The famous home-made sweet for Karthigai Deepam, Kadalai mittai (Peanut Jaggery Chikki) is all set to get its Geographical Indication (GI) tag. Manufacturers of this special sweet held a meeting, Supervised by the sub-collector Vijayakarthikeyan, in Kovilpatti in Tuticorin district. The main purpose of this meeting was to showcase their products by as many as 15 manufactures from in and around Kovipatti region.
Mr. Selvaraj, proprietor of V.V.R. Kadalai Mittai, one of the main attendee of the meeting has been into manufacturing of this sweet from past 50 years along with his other leaders. V.V.R. Kadalai Mittai is the most famous shop in Kovilpatti. On average, V.V.R sells 50-60 kg per day.
Mr Selvaraj stated that the groundnuts are selected from the best quality usually grown in Aruppukottai and its surroundings and the jaggery from Theni district, where the sugarcane is sweet. The water used for the syrup is from the perennial river Tamirabarini which lends its taste to the famous Tirunelveli halwa also. He also said that they are going to locate and map the 20-odd manufacturers in the region and also submit a report on the goodness of the sweet to the collector to get the GI tag at the earliest.
There are several different varieties of chikki in addition to this famous Kadalai mittai. Each chikki is named depending upon the ingredients used. Usually, ingredients such as puffed or roasted Bengal gram, sesame, puffed rice, beaten rice, and Khobara(desiccated coconut) are used. In regions of North India, especially Uttar Pradesh and Bihar, this sweet is called Layyiya Patti. Similarly, in the South Indian state of Tamil Nadu with a larger proportion of nuts to jaggery and the mixture is formed into balls rather than slabs.

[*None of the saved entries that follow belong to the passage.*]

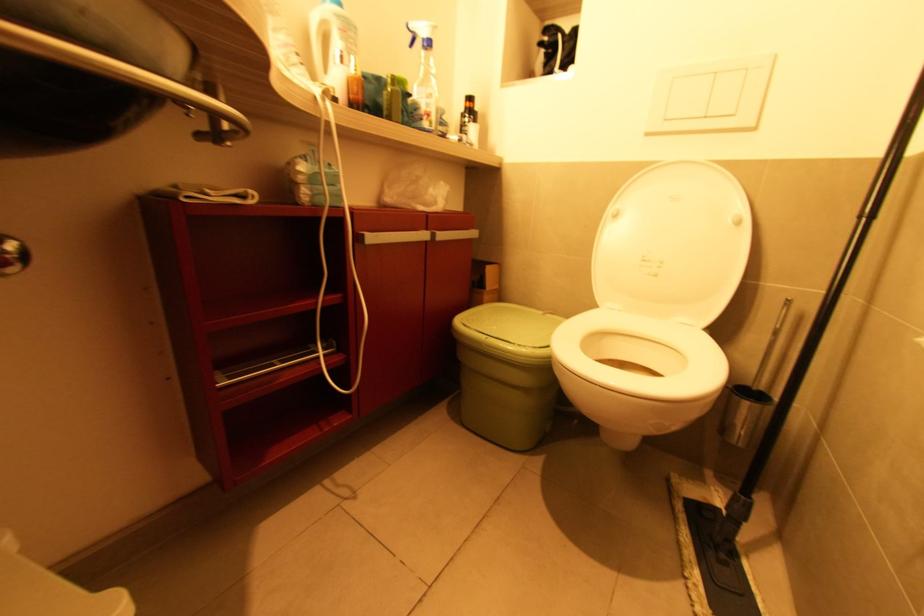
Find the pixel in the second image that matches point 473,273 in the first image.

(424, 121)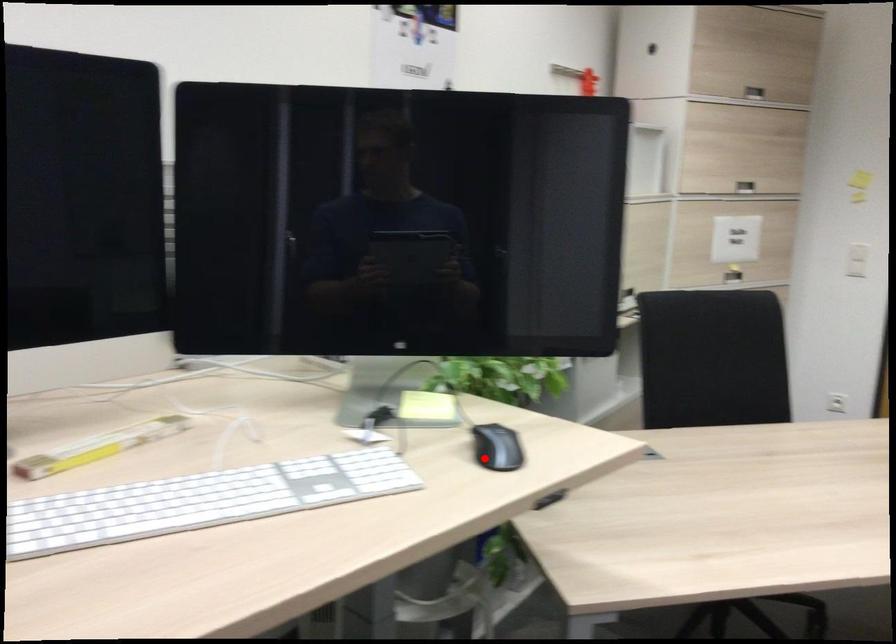
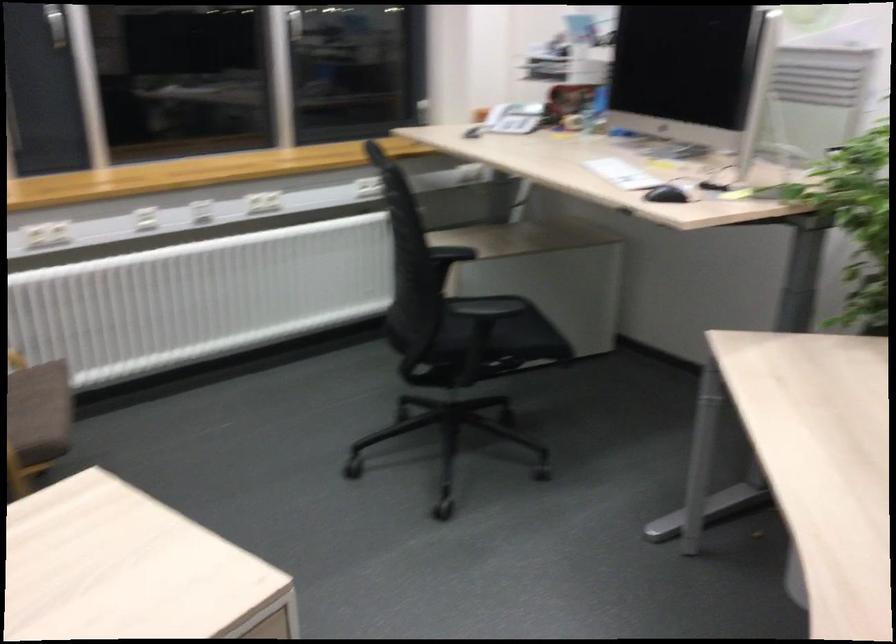
Question: I am providing you with two images of the same scene from different viewpoints. A red point is shown in image1. For the corresponding object point in image2, is it positioned nearer or farther from the camera?

Choices:
 (A) Nearer
 (B) Farther

Answer: (B)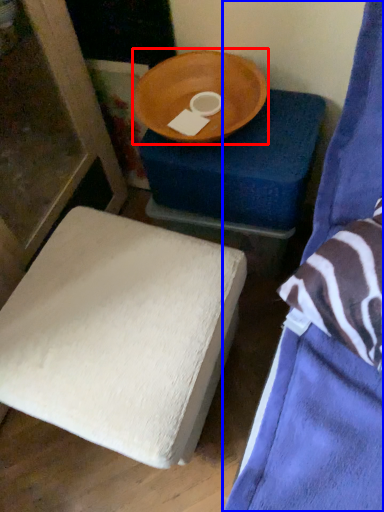
Question: Which object appears farthest to the camera in this image, round table (highlighted by a red box) or furniture (highlighted by a blue box)?

Choices:
 (A) round table
 (B) furniture

Answer: (A)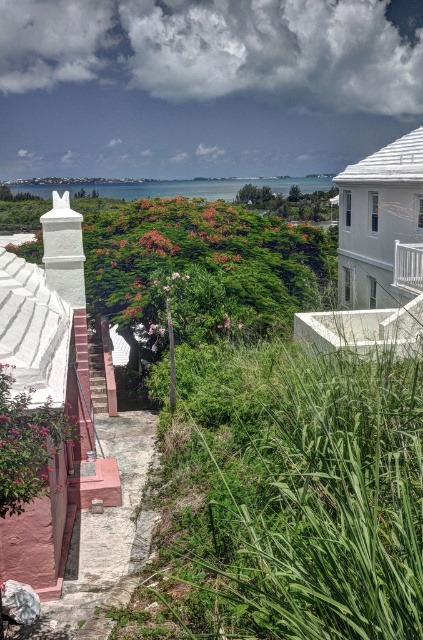
Question: Which is farther from the pink painted stairs at lower left?

Choices:
 (A) pink concrete path at lower left
 (B) white metal railing at upper right

Answer: (B)

Question: Is white metal railing at upper right below pink painted stairs at lower left?

Choices:
 (A) yes
 (B) no

Answer: (B)

Question: Does blue water at center have a larger size compared to white metal railing at upper right?

Choices:
 (A) no
 (B) yes

Answer: (B)

Question: Can you confirm if pink concrete path at lower left is positioned above white metal railing at upper right?

Choices:
 (A) no
 (B) yes

Answer: (A)

Question: Which object appears farthest from the camera in this image?

Choices:
 (A) white metal railing at upper right
 (B) pink concrete path at lower left
 (C) pink painted stairs at lower left
 (D) blue water at center

Answer: (D)

Question: Which point appears farthest from the camera in this image?

Choices:
 (A) (282, 189)
 (B) (22, 634)

Answer: (A)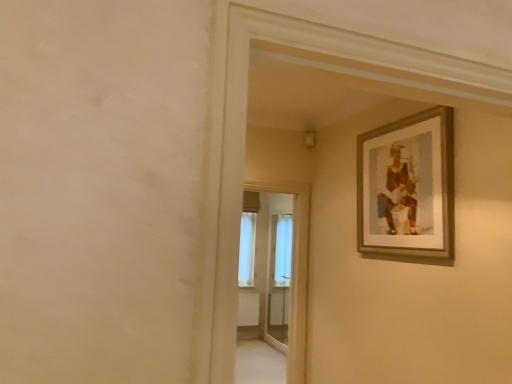
What do you see at coordinates (407, 186) in the screenshot?
I see `wooden framed artwork at upper right` at bounding box center [407, 186].

Image resolution: width=512 pixels, height=384 pixels. In order to click on wooden framed artwork at upper right in this screenshot , I will do point(407,186).

You are a GUI agent. You are given a task and a screenshot of the screen. Output one action in this format:
    pyautogui.click(x=<x>, y=<y>)
    Task: Click on the wooden framed artwork at upper right
    The image size is (512, 384).
    Given the screenshot: What is the action you would take?
    pyautogui.click(x=407, y=186)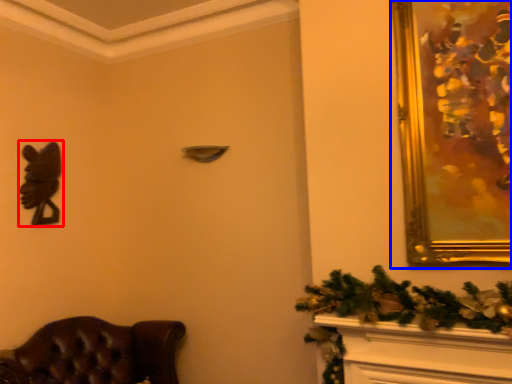
Question: Which of the following is the farthest to the observer, animal (highlighted by a red box) or picture frame (highlighted by a blue box)?

Choices:
 (A) animal
 (B) picture frame

Answer: (A)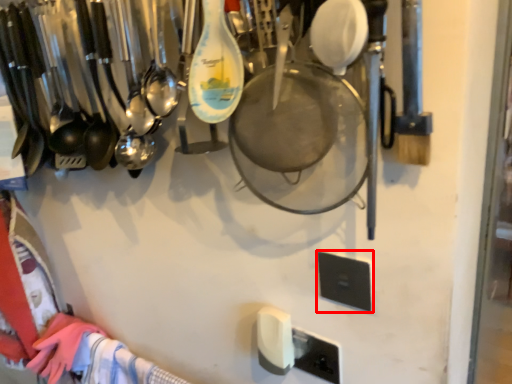
Question: From the image's perspective, where is light switch (annotated by the red box) located in relation to light switch in the image?

Choices:
 (A) below
 (B) above

Answer: (B)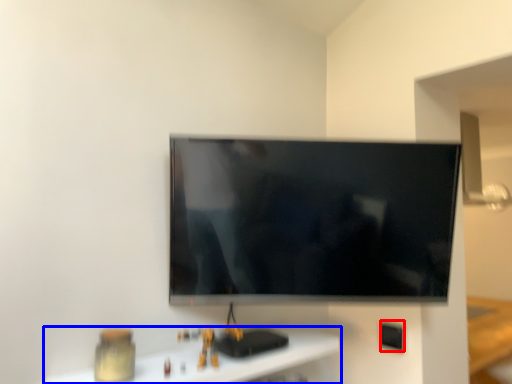
Question: Which point is further to the camera, electric outlet (highlighted by a red box) or furniture (highlighted by a blue box)?

Choices:
 (A) electric outlet
 (B) furniture

Answer: (A)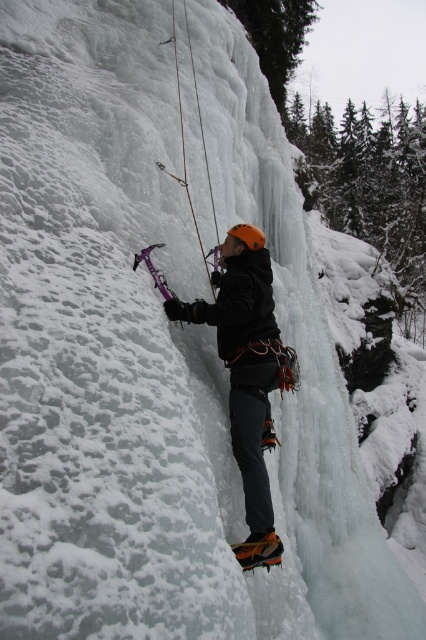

The most common versions are these kadalai urundai (peanut balls), ellu urundai (sesame balls) and pori urundai (puffed rice balls). In Kerala, it is made in both slab and ball forms. Peanut based sweet is called as kappalandi mithai and sesame based sweet is called as ellunda. The ones produced in Kovilpatti have held dominance over its equivalents due to its taste and quality. These are also famous in Brazil, where it is known as aspé-de-moleque and as Ka’í Ladrillo in Paraguay.